◆ WHAT YOU HAVE TO DO ◆
Repeat word for word every line of the data below, from the first through the line containing "power microscopy micrograph", and stop there.

Segment Start: PROVIDED DATA

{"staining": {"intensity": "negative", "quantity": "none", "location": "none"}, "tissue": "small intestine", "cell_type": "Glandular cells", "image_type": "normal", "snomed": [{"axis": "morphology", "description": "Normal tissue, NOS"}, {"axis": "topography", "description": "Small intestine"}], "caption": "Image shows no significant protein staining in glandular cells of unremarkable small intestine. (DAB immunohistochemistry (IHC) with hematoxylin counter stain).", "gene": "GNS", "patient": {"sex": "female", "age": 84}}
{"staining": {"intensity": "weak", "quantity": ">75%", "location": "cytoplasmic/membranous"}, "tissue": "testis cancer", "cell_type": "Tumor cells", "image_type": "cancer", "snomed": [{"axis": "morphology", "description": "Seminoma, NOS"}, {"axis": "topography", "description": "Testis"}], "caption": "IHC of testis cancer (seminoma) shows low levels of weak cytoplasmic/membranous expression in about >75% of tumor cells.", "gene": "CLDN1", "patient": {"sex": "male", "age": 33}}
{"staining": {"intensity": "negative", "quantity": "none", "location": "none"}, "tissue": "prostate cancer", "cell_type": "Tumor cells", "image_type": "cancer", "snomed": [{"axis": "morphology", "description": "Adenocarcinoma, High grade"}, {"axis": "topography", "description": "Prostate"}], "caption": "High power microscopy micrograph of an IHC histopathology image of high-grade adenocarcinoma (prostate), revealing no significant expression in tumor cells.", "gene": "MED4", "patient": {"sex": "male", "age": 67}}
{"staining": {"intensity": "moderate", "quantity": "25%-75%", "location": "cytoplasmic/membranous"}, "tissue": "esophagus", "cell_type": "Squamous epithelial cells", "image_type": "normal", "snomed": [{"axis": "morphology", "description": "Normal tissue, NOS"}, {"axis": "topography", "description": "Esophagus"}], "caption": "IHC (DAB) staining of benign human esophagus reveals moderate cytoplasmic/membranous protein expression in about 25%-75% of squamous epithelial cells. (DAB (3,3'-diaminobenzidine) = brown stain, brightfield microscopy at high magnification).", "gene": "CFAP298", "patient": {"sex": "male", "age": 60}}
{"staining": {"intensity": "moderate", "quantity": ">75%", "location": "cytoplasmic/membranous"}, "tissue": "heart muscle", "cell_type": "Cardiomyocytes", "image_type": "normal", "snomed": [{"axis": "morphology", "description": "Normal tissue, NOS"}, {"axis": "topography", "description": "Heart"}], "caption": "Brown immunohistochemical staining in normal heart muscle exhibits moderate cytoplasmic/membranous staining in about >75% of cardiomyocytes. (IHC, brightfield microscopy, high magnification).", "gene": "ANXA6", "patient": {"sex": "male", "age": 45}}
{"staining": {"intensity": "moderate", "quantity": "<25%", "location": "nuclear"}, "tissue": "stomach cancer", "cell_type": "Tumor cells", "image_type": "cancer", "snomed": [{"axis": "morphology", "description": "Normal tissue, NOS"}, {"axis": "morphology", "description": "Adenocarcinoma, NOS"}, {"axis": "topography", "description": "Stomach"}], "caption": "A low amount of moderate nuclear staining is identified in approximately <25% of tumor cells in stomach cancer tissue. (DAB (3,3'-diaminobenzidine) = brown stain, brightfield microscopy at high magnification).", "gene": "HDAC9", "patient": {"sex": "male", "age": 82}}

Segment End: PROVIDED DATA

◆ ANSWER SECTION ◆
{"staining": {"intensity": "negative", "quantity": "none", "location": "none"}, "tissue": "small intestine", "cell_type": "Glandular cells", "image_type": "normal", "snomed": [{"axis": "morphology", "description": "Normal tissue, NOS"}, {"axis": "topography", "description": "Small intestine"}], "caption": "Image shows no significant protein staining in glandular cells of unremarkable small intestine. (DAB immunohistochemistry (IHC) with hematoxylin counter stain).", "gene": "GNS", "patient": {"sex": "female", "age": 84}}
{"staining": {"intensity": "weak", "quantity": ">75%", "location": "cytoplasmic/membranous"}, "tissue": "testis cancer", "cell_type": "Tumor cells", "image_type": "cancer", "snomed": [{"axis": "morphology", "description": "Seminoma, NOS"}, {"axis": "topography", "description": "Testis"}], "caption": "IHC of testis cancer (seminoma) shows low levels of weak cytoplasmic/membranous expression in about >75% of tumor cells.", "gene": "CLDN1", "patient": {"sex": "male", "age": 33}}
{"staining": {"intensity": "negative", "quantity": "none", "location": "none"}, "tissue": "prostate cancer", "cell_type": "Tumor cells", "image_type": "cancer", "snomed": [{"axis": "morphology", "description": "Adenocarcinoma, High grade"}, {"axis": "topography", "description": "Prostate"}], "caption": "High power microscopy micrograph of an IHC histopathology image of high-grade adenocarcinoma (prostate), revealing no significant expression in tumor cells.", "gene": "MED4", "patient": {"sex": "male", "age": 67}}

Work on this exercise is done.